Compito 1: Nel brano sull'Anno sacerdotale, per quale scopo la Chiesa si stringe attorno ai suoi sacerdoti? Rispondi in una o due frasi.

Brano estratto:
----------------------------------------

L’Anno paolino, la cui chiusura è prevista il 29 giugno prossimo, passerà allora idealmente
il testimone all’Anno sacerdotale, che sarà inaugurato dal Santo Padre nei solenni
Vespri del 19 giugno, in un provvidenziale cammino all’insegna della continuità e
del necessario approfondimento di una delle urgenze del nostro tempo: la missione,
la nuova evangelizzazione. Nel 150. mo anniversario della nascita al cielo di San
Giovanni Maria Vianney, il noto Curato d’Ars, la Chiesa allora si stringe attorno
ai suoi sacerdoti per riscoprirne la feconda presenza e per ridirne l’essenziale e
ontologicamente distinto compito all’interno della missione universale che, giustamente,
coinvolge tutti i battezzati. La forza della missione nasce unicamente da un cuore
rinnovato dall’incontro con Cristo risorto, proprio come è accaduto all’apostolo Paolo.
Un incontro nel quale il Signore Gesù non sia solo conosciuto entusiasticamente o
recepito soltanto sul piano intellettuale, ma sia realmente esperito come l’imprevedibile
e straordinariamente affascinante risposta del Padre a tutte le attese del cuore ferito
dell’Uomo che scorge nella straordinaria presenza umano-divina del Redentore l’unica
adeguata corrispondenza al proprio umano e misteriosamente infinito bisogno di salvezza.
Il cuore di San Paolo, ferito dalla bellezza di Cristo, il cuore dei santi pastori
deve battere sempre in ogni cuore che sia autenticamente sacerdotale. D.

----------------------------------------

Elenco dell'esercizio:

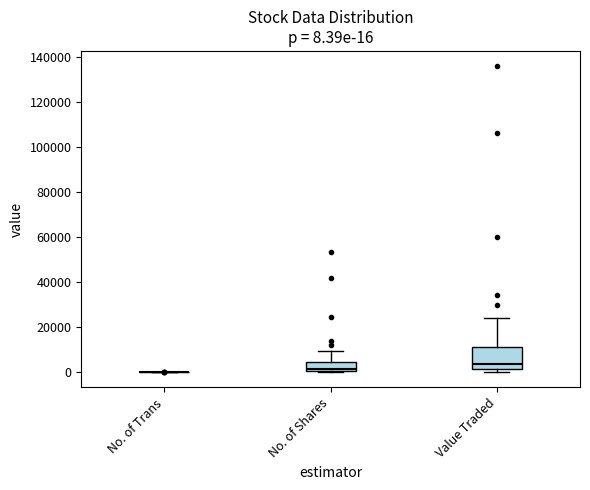

Which box is the tallest, from its lower edge to its upper edge?

Value Traded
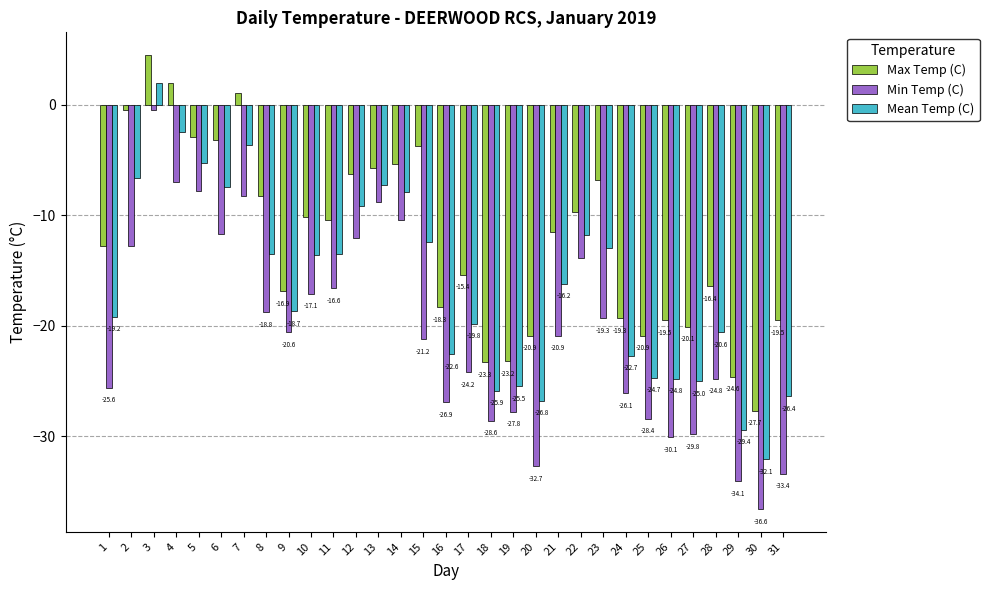

Reading right to left, transcribe all the data shown in this chart.

Max Temp (C): 31=-19.5	30=-27.7	29=-24.6	28=-16.4	27=-20.1	26=-19.5	25=-20.9	24=-19.3	23=-6.8	22=-9.7	21=-11.5	20=-20.9	19=-23.2	18=-23.3	17=-15.4	16=-18.3	15=-3.7	14=-5.4	13=-5.7	12=-6.3	11=-10.4	10=-10.2	9=-16.9	8=-8.3	7=1.1	6=-3.2	5=-2.9	4=2.0	3=4.5	2=-0.5	1=-12.8
Min Temp (C): 31=-33.4	30=-36.6	29=-34.1	28=-24.8	27=-29.8	26=-30.1	25=-28.4	24=-26.1	23=-19.3	22=-13.9	21=-20.9	20=-32.7	19=-27.8	18=-28.6	17=-24.2	16=-26.9	15=-21.2	14=-10.4	13=-8.8	12=-12.1	11=-16.6	10=-17.1	9=-20.6	8=-18.8	7=-8.3	6=-11.7	5=-7.8	4=-7.0	3=-0.5	2=-12.8	1=-25.6
Mean Temp (C): 31=-26.4	30=-32.1	29=-29.4	28=-20.6	27=-25.0	26=-24.8	25=-24.7	24=-22.7	23=-13.0	22=-11.8	21=-16.2	20=-26.8	19=-25.5	18=-25.9	17=-19.8	16=-22.6	15=-12.4	14=-7.9	13=-7.3	12=-9.2	11=-13.5	10=-13.6	9=-18.7	8=-13.5	7=-3.6	6=-7.4	5=-5.3	4=-2.5	3=2.0	2=-6.6	1=-19.2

----------------------------------------

Compito 2: Converti le righe dell'elenco in una lista JSON di stringhe, una stringa per ogni riga. Tralascia le righe vuote e lascia fuori dalla risposta le immagini.

Soluzione 1: La Chiesa si stringe attorno ai suoi sacerdoti per riscoprirne la feconda presenza. Lo fa anche per ridirne l'essenziale e ontologicamente distinto compito all'interno della missione universale, che coinvolge tutti i battezzati.

Soluzione 2:
[
  "Which box is the tallest, from its lower edge to its upper edge?",
  "Value Traded",
  "Reading right to left, transcribe all the data shown in this chart.",
  "Max Temp (C): 31=-19.5\t30=-27.7\t29=-24.6\t28=-16.4\t27=-20.1\t26=-19.5\t25=-20.9\t24=-19.3\t23=-6.8\t22=-9.7\t21=-11.5\t20=-20.9\t19=-23.2\t18=-23.3\t17=-15.4\t16=-18.3\t15=-3.7\t14=-5.4\t13=-5.7\t12=-6.3\t11=-10.4\t10=-10.2\t9=-16.9\t8=-8.3\t7=1.1\t6=-3.2\t5=-2.9\t4=2.0\t3=4.5\t2=-0.5\t1=-12.8",
  "Min Temp (C): 31=-33.4\t30=-36.6\t29=-34.1\t28=-24.8\t27=-29.8\t26=-30.1\t25=-28.4\t24=-26.1\t23=-19.3\t22=-13.9\t21=-20.9\t20=-32.7\t19=-27.8\t18=-28.6\t17=-24.2\t16=-26.9\t15=-21.2\t14=-10.4\t13=-8.8\t12=-12.1\t11=-16.6\t10=-17.1\t9=-20.6\t8=-18.8\t7=-8.3\t6=-11.7\t5=-7.8\t4=-7.0\t3=-0.5\t2=-12.8\t1=-25.6",
  "Mean Temp (C): 31=-26.4\t30=-32.1\t29=-29.4\t28=-20.6\t27=-25.0\t26=-24.8\t25=-24.7\t24=-22.7\t23=-13.0\t22=-11.8\t21=-16.2\t20=-26.8\t19=-25.5\t18=-25.9\t17=-19.8\t16=-22.6\t15=-12.4\t14=-7.9\t13=-7.3\t12=-9.2\t11=-13.5\t10=-13.6\t9=-18.7\t8=-13.5\t7=-3.6\t6=-7.4\t5=-5.3\t4=-2.5\t3=2.0\t2=-6.6\t1=-19.2"
]